We also saw a big boost in completions, and if the current pace continues, this will add a further boost to much needed supply.

What’s the bottom line? Danushka Nanayakkara-Skillington, NAHB’s Assistant VP for Forecasting and Analysis, confirmed that “single-family housing is poised for a good year in 2024 with starts and permits on an upward trend.”

Chair Carl Harris added, “The solid level of single-family production in February tracks closely with rising builder sentiment, and with mortgage rates expected to moderate further this year, this will provide an added boost for single-family building.” 

Slight Decline in Initial Jobless Claims

Initial Jobless Claims were relatively flat in the latest week, with 210,000 people filing for unemployment benefits for the first time. This was a decline of 2,000 from the previous week. Continuing Claims rose by 4,000, with 1.807 million people still receiving benefits after filing their initial claim.

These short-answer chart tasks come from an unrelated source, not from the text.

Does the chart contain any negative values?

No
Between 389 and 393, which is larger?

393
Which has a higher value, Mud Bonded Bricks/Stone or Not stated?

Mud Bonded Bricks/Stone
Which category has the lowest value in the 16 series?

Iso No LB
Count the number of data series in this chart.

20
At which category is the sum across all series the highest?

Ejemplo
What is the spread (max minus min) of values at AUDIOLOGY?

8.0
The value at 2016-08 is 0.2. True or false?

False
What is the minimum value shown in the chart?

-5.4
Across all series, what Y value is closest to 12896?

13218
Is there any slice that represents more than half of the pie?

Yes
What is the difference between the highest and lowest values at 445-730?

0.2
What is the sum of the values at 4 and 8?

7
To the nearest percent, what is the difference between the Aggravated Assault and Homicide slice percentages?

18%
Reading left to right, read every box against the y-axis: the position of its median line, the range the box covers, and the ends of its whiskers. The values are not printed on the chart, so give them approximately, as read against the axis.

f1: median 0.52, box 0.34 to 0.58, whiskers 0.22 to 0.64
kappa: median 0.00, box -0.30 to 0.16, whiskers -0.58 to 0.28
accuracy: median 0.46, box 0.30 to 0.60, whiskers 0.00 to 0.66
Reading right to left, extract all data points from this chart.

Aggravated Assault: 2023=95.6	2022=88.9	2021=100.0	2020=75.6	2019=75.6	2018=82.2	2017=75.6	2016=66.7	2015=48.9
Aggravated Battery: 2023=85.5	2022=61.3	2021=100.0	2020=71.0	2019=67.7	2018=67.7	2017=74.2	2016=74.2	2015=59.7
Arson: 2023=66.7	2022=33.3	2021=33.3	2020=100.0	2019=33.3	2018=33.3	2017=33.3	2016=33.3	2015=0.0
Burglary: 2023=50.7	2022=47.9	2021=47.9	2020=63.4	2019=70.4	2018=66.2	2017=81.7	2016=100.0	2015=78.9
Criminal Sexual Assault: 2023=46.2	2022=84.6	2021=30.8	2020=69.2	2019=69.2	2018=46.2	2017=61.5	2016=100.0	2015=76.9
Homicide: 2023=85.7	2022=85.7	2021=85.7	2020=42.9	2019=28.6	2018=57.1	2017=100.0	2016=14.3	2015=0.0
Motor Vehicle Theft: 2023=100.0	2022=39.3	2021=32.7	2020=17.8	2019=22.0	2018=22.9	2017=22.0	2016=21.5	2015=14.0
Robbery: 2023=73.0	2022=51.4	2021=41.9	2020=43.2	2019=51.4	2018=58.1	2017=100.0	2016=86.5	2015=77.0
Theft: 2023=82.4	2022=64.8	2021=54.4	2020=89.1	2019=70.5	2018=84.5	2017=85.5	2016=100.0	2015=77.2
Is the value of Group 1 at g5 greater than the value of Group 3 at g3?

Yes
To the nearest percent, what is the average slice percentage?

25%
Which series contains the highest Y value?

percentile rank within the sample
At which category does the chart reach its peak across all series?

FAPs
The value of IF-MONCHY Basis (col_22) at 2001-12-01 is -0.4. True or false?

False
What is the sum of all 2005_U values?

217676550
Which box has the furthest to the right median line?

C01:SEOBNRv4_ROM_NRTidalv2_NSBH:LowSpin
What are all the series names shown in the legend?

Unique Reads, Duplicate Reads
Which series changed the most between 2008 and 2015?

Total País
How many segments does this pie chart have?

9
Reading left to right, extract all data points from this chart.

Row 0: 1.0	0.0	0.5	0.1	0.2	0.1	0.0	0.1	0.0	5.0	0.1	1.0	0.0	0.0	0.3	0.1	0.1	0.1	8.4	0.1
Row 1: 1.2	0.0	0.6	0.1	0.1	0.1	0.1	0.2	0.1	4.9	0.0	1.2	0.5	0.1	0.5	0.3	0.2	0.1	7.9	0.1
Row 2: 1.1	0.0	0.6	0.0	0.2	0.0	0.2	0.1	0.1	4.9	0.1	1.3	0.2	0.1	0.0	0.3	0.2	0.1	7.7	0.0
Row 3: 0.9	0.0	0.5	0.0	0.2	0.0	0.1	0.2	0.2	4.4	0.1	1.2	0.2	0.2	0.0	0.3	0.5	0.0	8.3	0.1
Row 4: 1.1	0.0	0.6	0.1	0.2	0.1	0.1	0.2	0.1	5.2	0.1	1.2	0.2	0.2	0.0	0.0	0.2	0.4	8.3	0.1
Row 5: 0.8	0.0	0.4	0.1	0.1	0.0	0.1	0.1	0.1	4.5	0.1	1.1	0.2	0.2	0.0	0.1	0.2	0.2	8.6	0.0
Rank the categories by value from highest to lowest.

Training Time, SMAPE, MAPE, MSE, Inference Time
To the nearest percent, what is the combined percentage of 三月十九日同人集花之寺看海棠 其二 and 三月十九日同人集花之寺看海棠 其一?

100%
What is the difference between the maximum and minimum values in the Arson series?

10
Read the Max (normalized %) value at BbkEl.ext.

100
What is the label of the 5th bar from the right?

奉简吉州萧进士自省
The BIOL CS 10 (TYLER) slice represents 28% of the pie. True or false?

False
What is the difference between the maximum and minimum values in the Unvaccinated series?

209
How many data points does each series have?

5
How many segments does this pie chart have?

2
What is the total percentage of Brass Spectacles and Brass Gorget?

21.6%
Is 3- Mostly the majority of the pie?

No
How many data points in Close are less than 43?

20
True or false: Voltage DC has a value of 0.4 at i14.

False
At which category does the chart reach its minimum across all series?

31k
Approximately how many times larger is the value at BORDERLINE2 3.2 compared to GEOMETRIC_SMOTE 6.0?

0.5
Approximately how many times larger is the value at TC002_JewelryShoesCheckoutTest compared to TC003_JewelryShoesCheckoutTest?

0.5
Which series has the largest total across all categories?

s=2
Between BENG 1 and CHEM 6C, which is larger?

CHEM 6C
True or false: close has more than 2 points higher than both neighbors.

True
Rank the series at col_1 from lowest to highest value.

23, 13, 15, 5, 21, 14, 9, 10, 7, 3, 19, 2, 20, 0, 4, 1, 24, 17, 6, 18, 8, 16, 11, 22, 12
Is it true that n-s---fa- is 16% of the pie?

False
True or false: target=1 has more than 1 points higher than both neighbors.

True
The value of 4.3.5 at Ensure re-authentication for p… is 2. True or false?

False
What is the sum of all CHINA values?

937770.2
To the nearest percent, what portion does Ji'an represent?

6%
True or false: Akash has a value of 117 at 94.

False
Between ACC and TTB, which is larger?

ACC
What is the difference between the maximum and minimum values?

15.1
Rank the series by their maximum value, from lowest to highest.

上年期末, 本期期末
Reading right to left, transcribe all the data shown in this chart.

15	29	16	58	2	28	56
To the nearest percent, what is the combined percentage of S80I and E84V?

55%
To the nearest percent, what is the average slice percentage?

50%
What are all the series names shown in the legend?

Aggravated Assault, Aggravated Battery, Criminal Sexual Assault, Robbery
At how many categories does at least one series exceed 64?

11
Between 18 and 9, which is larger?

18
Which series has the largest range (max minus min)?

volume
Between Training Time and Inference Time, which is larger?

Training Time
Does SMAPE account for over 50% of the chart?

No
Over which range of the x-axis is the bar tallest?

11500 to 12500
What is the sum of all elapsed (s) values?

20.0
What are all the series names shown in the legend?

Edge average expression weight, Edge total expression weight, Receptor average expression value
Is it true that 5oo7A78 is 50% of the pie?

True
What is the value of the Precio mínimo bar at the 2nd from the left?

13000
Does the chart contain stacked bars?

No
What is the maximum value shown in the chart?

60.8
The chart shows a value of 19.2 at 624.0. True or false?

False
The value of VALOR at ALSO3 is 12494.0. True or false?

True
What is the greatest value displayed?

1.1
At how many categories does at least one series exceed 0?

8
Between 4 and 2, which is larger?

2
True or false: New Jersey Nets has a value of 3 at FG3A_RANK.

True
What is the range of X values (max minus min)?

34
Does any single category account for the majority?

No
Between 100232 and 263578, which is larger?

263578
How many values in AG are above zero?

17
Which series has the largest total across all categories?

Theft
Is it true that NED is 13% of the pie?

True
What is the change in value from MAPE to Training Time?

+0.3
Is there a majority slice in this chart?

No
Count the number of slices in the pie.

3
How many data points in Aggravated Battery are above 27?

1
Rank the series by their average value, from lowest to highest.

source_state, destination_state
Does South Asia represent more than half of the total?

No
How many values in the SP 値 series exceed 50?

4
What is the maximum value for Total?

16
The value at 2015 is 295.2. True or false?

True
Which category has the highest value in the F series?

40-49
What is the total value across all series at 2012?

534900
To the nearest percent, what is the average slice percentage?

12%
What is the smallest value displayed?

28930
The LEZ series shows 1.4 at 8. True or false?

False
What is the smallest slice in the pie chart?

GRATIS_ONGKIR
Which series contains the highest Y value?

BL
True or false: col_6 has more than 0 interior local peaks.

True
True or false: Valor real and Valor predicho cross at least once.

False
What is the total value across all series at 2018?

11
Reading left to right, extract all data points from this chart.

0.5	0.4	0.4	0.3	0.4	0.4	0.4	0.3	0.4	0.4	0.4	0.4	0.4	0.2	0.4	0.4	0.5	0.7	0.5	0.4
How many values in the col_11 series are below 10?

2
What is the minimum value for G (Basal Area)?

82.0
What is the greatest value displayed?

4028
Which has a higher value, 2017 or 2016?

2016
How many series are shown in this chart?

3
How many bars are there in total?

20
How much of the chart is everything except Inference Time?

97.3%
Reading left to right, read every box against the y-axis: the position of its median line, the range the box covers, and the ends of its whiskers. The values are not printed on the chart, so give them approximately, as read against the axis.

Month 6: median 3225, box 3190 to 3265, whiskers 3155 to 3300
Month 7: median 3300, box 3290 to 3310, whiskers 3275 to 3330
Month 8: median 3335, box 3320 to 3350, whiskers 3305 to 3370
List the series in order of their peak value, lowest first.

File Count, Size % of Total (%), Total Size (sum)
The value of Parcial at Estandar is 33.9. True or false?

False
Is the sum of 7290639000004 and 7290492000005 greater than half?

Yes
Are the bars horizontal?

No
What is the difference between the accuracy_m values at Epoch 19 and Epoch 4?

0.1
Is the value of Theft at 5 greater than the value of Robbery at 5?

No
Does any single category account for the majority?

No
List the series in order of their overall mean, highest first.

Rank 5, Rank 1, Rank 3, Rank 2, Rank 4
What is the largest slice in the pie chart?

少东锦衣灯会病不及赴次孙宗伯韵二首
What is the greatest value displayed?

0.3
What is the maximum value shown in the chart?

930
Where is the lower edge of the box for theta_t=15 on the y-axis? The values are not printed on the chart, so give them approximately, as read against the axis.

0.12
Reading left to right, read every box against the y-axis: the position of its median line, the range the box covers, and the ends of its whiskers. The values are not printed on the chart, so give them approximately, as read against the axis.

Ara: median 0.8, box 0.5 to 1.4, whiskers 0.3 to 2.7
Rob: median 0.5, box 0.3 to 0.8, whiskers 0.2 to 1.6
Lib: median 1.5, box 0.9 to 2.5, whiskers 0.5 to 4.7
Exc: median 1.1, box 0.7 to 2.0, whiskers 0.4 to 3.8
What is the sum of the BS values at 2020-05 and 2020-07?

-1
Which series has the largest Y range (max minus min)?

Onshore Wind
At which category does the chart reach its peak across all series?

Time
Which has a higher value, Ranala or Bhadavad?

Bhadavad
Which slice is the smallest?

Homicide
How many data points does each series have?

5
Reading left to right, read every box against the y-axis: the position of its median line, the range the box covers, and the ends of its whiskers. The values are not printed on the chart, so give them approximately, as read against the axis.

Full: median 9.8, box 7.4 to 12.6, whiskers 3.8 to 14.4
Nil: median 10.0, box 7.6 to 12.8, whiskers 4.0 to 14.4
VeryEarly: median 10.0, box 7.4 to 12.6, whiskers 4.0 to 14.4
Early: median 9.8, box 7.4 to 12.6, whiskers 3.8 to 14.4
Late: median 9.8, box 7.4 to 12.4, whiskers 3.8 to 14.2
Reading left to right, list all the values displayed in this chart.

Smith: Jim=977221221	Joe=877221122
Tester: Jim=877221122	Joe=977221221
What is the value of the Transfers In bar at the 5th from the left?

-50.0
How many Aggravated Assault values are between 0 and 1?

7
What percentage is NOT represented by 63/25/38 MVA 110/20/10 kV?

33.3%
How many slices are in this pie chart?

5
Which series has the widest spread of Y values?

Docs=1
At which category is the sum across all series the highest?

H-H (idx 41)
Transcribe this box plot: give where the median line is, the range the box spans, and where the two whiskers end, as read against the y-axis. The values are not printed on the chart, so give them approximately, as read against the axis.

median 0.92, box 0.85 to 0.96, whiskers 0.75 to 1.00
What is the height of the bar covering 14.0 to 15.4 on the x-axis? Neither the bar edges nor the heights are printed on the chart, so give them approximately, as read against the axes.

What’s the bottom line? Initial Jobless Claims remain tame and continue to suggest a surprisingly low level of layoffs despite the high-profile downsizing announcements we’ve seen. Yet, Continuing Claims are trending higher compared to a year ago, showing that it’s become harder for some people to find new employment once they are let go.

Family Hack of the Week

Baseball is back! These ballpark inspired Honey Roasted Peanuts courtesy of The Spruce Eats are sure to be a homerun every time.

Preheat oven to 325 degrees Fahrenheit. Line a baking sheet with aluminum foil and spray with cooking spray.

Add 2 tablespoons unsalted butter, 1/3 cup honey, 1 teaspoon vanilla, 1/4 teaspoon cinnamon, and 1 teaspoon kosher salt to a microwave safe bowl and microwave until the butter is melted, about 45 seconds. Stir until liquid is smooth. Add 1 pound raw (or roasted unsalted) peanuts to butter mixture and stir until they’re evenly coated.

Pour peanuts onto prepared baking sheet and spread them into an even layer. Bake for 20 minutes, stirring every 5 minutes to get an even roasting. Remove peanuts from oven once they’re golden brown; stir to distribute any honey that has dripped onto the baking sheet.